There are certain men and women who by reason of their genius, eminence, achievement, or idiosyncracy seem to exercise a sort of magnetism on biographers and publishers. There are in my library whole shelves of lives of such 'biography prone' ones as Jane Austen, the Brontes, the Brownings, Dickens, Keats, Shelley, Tennyson, Dylan Thomas, Sylvia Plath, Wilde, Wells and Shaw. Another such is R.L.S.
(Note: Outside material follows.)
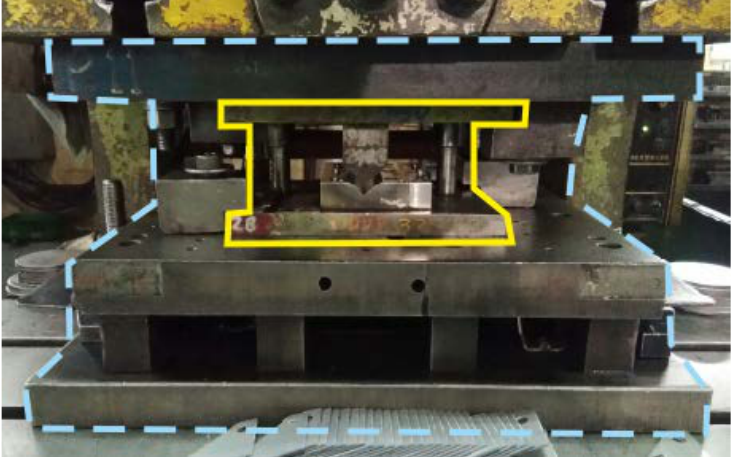
Figure 1: Construction of QDCS. Blue dashed line is showing the construction of QDCH and yellow full line show the construction of QDCD.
From Graham Balfour and H.B. Baildon's lives (1901) through biographical donnees from Leslie Stephen (1903), Eva Blantyre Simpson (1906), Charles Guthrie (1920), Rosaline Masson (1923), Sidney Colvin and John Steuart (1924), G.K. Chesterton (1927), Malcolm Elwin (1950), J.C. Furnas (1952) and Richard Aldington (1957), David Daiches (1973) to Jenni Calder (1980), literally dozens of biographies have appeared between 1900 and 1990. And, most recently, there have been hefty volumes by Ian Bell (1992) and Frank McLynn (1993) and slenderer ones by Bryan Bevan (1993) and Hunter Davies (1994). The new century's first addition to the list is this work by Philip Callow. Obviously, the central biographical facts in all of these volumes must necessarily be identical. The basic story never varies, never palls. Constant images. The lighthouse family tree. Leerie in Heriot Row. The dark Edinburgh world of wynds and closes -- Burke and Hare and Hyde territory. The velvet-jacketed Bohemian at dalliance in the Lothian Road. T he majestic Edinburgh world of the University, the Parliament House and its Courts of Law. The dignified robed and bewigged young advocate. One man and his donkey, the ill-used Modestine, measuring the Cevennes. The Silverado desperado. Sargent's thin man of Bournemouth, sheltering in land-locked 'Skerryvore'. Tusitala and his mamma, complete with Victorian widow's cap, delicate but spirited as any Mary Kingsley or Amelia Edwards, sipping fragrant bohea in her son's exotic Valima household.
Those are the authentic prescribed vignettes, but, like Scrabble's alphabetic squares, there is an infinity of ways in which to range and rearrange them, and the message that they convey. They summon up as many lives as there are biographers to construct and reconstruct them; so that each biography becomes a book about the biographer. With these considerations borne well in mind, I am happy to be able to report that Philip Callow's vision is good, and through his eyes we perceive a different R.L.S. from the one who revealed himself to other biographers.
Mr Callow's man is the victim of his own fragility. It is his bred-in-the-marrow ill-health that drives him. The enchanter is in flight from disease. Romantic, lyrical, he pursues this especial grail. Seeking robust freedom, he finds a fancied protective talisman in a kaleidoscope of successive new locations. Although, in a Joycean sense, he never left Edinburgh, he was to put vast distances between himself and that city of 'rigid sheets and vile weather'. He alternately endured and exulted in self-imposed exile -- France, California, Switzerland, Sydney. He completed, more or less, his allotted tally of books. By sheer strength of will he succeeded in keeping ahead of pursuivant death until his forty-fifth year, when he had an appointment in Samoa.